Dairy UK and PTF launch codes of practice for cheese and cream standards

By Jim Cornall contact

- Last updated on GMT

The codes carry forward standards from UK regulations that will be revoked on December 13, 2018. Pic: ©Getty Images/Azure-Dragon
The codes carry forward standards from UK regulations that will be revoked on December 13, 2018. Pic: ©Getty Images/Azure-Dragon

Related tags: Cheese, Cream, Nutrition

Dairy UK and the Provision Trade Federation (PTF) have launched two new industry Codes of Practice on compositional standards for cheeses and creams.

The codes carry forward standards from UK regulations that will be revoked on December 13, 2018.

The new codes will provide a reference guide for industry once the current regulations have lapsed, and Dairy UK said they will ensure the quality of cheeses and creams produced in the UK remains high.

The Codes of Practice not only carry forward the provisions contained in UK law, but also include new standards on reduced fat and half fat options, reflecting consumer demand for such products.

Dr Judith Bryans, chief executive of Dairy UK said, “These Codes of Practice allow us to maintain our high standards and ensure a continuity in the rules on compositional standards.
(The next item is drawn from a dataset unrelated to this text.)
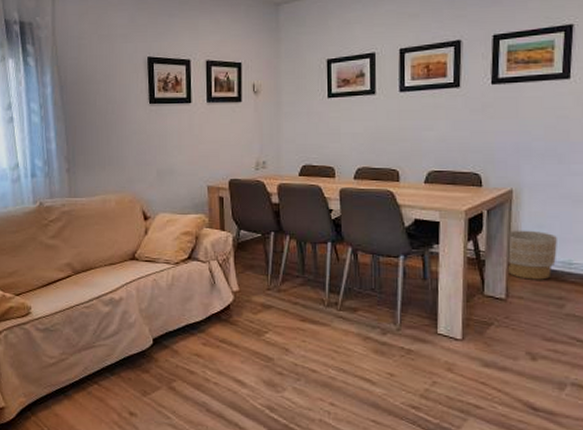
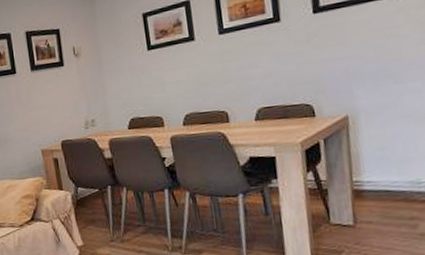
planter: present [507,230,557,280] -> none [351,154,404,204]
These codes will ultimately protect consumers in the UK, ensuring that the cheese and cream they buy continues to be of the highest quality.”

Andrew Kuyk CBE, director general of the PTF said, “The market for dairy is continuing to evolve. These codes give us the means to inform and reassure consumers as to the nature and quality of the products they are buying – as well as helping us to maintain the high standards they have come to expect of us.”

Definitions and requirements

The new cheese code​ includes descriptions of various British cheeses, a link to a list of approved additives, ingredient labeling requirements, and maximum water percentages.

The cream code​, defines the compositional standards for sour cream, sweet cream and crème fraiche.

It defines the various UK cream products, their composition, milk fat content, as well as permitted additives.